The shooting immediately ignited debate about whether deadly force was warranted. Speaking about general policy rather than the specific incident, interim police chief Michael Woods said at a news conference that police can use deadly force “when faced with someone employing deadly force.”

He also said officers are trained to shoot “the largest part of the body available to them.”

Criminologists and experts in use of force told The Washington Post that Reardon appeared to have followed police protocol.

“From a training standpoint, it’s textbook,” said James Scanlon, who spent 33 years with the Columbus Division of Police.

He said there was not enough “time nor distance nor barrier … where the officer would have time maybe to use a Taser or to use a baton or to use mace.”

Bowling Green State criminologist Philip M. Stinson said there may have been “split seconds away from the other girl in pink being seriously bodily injured or killed.”

“He had to act according to his training, and in my view, preliminarily, he did so appropriately and effectively and tragically,” Stinson said.

But many in Columbus say the officer should have done more to de-escalate and questioned whether the department needs to overhaul its training.

Nana Watson, president of the Columbus chapter of the NAACP, acknowledged that the officer who shot Bryant faced a split-second decision but said, “I do not believe she had to die.”

“Did he have to get out of that car ready to shoot?” she said. “Something else could have been done differently.” Columbus needs to upgrade de-escalation training and policies for officers, she said.

“These killings in the Black and Brown communities keep happening,” Columbus City Council member Elizabeth Brown said Thursday.

“It’s a tragedy we lost a 16-year-old child,” said Brown, a Democrat and daughter of Sen.
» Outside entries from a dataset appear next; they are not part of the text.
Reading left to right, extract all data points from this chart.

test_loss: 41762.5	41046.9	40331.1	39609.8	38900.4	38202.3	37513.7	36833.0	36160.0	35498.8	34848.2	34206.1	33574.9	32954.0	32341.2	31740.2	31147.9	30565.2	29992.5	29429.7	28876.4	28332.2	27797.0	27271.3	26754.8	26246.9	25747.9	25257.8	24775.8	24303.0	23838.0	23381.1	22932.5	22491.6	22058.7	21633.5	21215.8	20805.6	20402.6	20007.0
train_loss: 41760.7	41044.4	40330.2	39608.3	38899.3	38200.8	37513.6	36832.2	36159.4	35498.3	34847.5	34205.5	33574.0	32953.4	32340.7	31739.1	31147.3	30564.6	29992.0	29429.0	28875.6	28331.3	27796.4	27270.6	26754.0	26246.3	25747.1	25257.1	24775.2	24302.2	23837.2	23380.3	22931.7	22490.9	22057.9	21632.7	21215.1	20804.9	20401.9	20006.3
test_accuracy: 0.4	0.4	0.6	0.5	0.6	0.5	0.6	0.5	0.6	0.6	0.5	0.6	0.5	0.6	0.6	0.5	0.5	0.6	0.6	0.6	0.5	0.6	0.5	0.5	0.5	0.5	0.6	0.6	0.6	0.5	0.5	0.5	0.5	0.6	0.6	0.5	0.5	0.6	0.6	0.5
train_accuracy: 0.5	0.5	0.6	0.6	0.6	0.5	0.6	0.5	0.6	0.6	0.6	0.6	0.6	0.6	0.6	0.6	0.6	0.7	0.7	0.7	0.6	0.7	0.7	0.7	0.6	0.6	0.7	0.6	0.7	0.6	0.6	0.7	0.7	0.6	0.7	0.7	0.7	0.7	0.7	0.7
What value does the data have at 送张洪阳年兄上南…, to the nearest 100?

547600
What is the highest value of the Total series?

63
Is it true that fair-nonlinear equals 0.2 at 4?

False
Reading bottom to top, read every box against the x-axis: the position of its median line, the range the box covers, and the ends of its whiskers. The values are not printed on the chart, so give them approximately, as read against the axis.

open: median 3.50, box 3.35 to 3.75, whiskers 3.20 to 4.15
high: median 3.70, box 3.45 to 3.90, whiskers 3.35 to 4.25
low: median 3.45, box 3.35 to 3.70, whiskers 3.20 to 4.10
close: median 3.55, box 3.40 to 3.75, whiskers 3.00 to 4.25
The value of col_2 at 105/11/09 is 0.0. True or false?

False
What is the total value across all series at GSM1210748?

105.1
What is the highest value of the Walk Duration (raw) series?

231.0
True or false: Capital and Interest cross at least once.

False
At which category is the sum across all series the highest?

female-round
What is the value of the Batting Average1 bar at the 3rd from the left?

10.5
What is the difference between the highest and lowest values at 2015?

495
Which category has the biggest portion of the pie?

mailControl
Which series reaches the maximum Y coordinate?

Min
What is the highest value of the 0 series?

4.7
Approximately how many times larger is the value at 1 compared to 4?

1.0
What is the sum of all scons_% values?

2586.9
Sherrod Brown (D-Ohio). “We may not have every answer for what happened on Tuesday, but the vision we all should have is one where every person involved in that altercation is still alive.”

Brianna Baker, founder and executive director of Justice for Black Girls, said she hoped that as people remember Bryant, “we capture the fullness of her Black girlhood.” Too often, she said, “Black girls are stripped of their innocence and childhood.”

“Everything about Ma’Khia’s death and the reaction to her death shows we don’t believe Black girls and children have the ability to make mistakes,” Baker said.

“They are still worthy of protection,” she added.

Firozi, Fahrenthold and Hawkins reported from Washington.